Credit performance remains strong. Reserve releases for oil and gas

“credit performance remains strong with a net charge-off rate of 10 basis points, roughly half of which was driven by oil and gas. In addition, you see further reserve releases for oil and gas here as I mentioned earlier. Outside of energy, credit quality is good and the commercial real estate portfolio had no net charge-offs during the quarter.”

Moving more into the near prime space in credit cards and higher delinquencies are to be expected

“ over the course of the last couple of years, we have been changing the mix of our originations a bit to the prime, near prime space and still completely within our credit risk appetite and at risk-adjusted margins that are better than the portfolio average. So, we’re getting paid for that. So, we are doing it within our risk appetite doing it judiciously. But as a result, as those vintages become a higher percentage of our overall population, they will have a gentle upward pressure on the charge-off rate. So, what we’re seeing in terms of the delinquency uptick and the charge-off gradual increases completely in line with how we underwrote those loans and our expectations.

LIBOR hasn’t actually had a large consequence on P&L

“generally speaking with respect to our rate sensitivity, as I think you know we are most sensitive to the front end of the curve but to IOER and prime. So, we do have LIBOR based assets but also liabilities. Good examples would be commercial loans on the asset side or long-term debt on the liability side but our notational mismatch is not particularly big. And so, as a consequence, impact of LIBOR curve move has been not very significant on our P&L, we wouldn’t expect it to be. I will say that the LIBOR moves were one of the features that our rate business had a perspective around and they got good client flow in and around that trade. “

We should be able to generate growth next year even if interest rates are flat

“So, if we ended up in a situation right now where rates are flat throughout all of 2017 which for what it’s worth I don’t think is pretty much anyone’s central expectations right now. But if we were rate flat, you’ve seen us grow our core loans and our loan balances pretty strongly, pretty consistently across businesses. And while we may not be able to replicate $0.15 core loan growth forever, certainly we can continue to grow our loans. So on that stuff, mix shift away from securities over time, we should be able to deliver $1.5 billion of incremental NII next year rate flat. You know that if rates are — if we’re fortunate enough for the right reasons that we see a hike this year, at the end of this year and get the full benefit of that next year it will be higher than that. “

We’re aware of the CRE cycle but we are sticking to our knitting

“ we’re aware obviously of the riskier types of CRE lending, the types of lending that attract scrutiny and for reasonable reasons considering how they performed in past cycles. We are also mindful of where we are in the cycle and take that into consideration in our underwriting. So, we have and continue to avoid and what I would characterize as the riskier segments and those segments that performed poorly in previous cycles. So, we really stick to our knitting”

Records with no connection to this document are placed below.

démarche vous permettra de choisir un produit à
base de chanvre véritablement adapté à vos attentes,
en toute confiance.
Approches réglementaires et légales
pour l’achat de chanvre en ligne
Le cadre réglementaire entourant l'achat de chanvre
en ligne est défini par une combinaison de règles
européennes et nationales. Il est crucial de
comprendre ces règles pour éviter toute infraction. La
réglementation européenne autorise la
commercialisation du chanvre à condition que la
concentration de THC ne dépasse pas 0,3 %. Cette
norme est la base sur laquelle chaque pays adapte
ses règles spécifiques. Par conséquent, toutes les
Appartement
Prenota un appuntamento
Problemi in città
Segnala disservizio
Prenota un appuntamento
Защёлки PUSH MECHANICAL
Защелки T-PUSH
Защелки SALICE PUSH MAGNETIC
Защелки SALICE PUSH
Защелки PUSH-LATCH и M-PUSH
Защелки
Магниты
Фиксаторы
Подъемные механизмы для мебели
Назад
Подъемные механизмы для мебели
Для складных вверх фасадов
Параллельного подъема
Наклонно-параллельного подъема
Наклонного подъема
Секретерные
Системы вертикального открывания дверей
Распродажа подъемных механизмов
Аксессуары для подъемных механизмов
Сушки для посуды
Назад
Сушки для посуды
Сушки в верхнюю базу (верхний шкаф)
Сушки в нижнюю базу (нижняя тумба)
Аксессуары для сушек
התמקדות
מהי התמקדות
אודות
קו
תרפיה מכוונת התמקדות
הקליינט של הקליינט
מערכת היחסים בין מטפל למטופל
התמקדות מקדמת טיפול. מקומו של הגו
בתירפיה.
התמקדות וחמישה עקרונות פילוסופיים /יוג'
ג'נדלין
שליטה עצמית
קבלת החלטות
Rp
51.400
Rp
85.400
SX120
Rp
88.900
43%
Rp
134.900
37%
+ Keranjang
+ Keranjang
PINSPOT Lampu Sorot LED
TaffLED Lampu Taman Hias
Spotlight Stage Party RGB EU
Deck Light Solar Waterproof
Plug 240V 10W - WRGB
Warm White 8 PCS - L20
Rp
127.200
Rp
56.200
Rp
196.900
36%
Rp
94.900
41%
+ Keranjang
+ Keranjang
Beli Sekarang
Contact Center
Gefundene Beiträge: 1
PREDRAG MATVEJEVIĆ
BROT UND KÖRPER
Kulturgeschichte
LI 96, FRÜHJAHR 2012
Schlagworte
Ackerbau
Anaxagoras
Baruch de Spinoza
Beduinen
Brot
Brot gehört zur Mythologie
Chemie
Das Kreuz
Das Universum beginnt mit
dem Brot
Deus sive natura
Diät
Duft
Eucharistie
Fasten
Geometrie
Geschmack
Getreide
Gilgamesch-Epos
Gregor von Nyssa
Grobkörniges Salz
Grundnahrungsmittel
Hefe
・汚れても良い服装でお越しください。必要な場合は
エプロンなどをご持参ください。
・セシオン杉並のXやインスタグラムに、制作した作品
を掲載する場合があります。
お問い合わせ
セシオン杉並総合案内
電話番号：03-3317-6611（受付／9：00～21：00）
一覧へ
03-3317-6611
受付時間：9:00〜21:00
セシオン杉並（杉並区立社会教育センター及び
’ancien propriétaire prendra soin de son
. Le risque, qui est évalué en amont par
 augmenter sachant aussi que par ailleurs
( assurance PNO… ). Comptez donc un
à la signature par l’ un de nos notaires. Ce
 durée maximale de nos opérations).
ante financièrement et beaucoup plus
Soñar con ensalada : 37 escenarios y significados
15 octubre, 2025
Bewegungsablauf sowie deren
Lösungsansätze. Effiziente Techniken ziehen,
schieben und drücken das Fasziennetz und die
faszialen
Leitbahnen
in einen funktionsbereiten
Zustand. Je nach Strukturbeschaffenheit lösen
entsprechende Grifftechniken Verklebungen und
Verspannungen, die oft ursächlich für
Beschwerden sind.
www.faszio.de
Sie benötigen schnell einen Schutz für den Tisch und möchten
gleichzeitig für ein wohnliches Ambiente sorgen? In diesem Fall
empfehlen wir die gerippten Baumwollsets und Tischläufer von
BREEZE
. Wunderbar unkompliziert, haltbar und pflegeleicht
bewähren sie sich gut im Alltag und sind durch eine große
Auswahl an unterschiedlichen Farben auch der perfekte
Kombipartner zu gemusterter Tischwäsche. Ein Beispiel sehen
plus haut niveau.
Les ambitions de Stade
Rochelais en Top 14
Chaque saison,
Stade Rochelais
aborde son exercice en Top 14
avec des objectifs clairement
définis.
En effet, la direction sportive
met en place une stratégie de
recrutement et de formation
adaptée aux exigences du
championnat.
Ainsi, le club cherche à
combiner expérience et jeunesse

Our businesses were firing on all cylinders

“all of our businesses did really quite well this quarter. So, not to overuse the phrase, firing on all cylinders but it really was pretty consistent. And normally you might see pockets of more strength or less strength. So, I think it would be hard to imagine replicating this kind of strength through time consistently. But the fourth quarter is seasonally low; we have no reason to expect that it would not be.”